» 指示
以下のリストの冒頭から「outros ingredientes de」を含む行までを、その行も含めて原文どおりに書き写してください。画像は回答に含めないでください。

========================

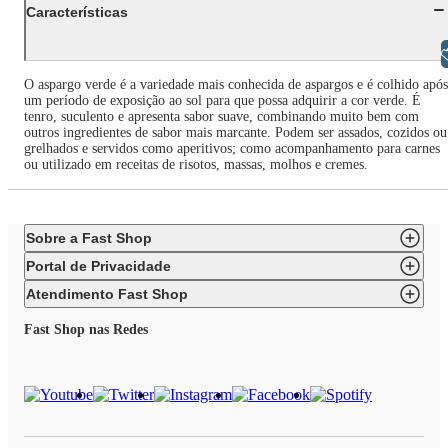
Características
Libras
O aspargo verde é a variedade mais conhecida de aspargos e é colhido após
um período de exposição ao sol para que possa adquirir a cor verde. É
tenro, suculento e apresenta sabor suave, combinando muito bem com
outros ingredientes de sabor mais marcante. Podem ser assados, cozidos ou
grelhados e servidos como aperitivos; como acompanhamento para carnes
ou utilizado em receitas de risotos, massas, molhos e cremes.
Sobre a Fast Shop
Portal de Privacidade
Atendimento Fast Shop
Fast Shop nas Redes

========================

» 回答
Características
Libras
O aspargo verde é a variedade mais conhecida de aspargos e é colhido após
um período de exposição ao sol para que possa adquirir a cor verde. É
tenro, suculento e apresenta sabor suave, combinando muito bem com
outros ingredientes de sabor mais marcante. Podem ser assados, cozidos ou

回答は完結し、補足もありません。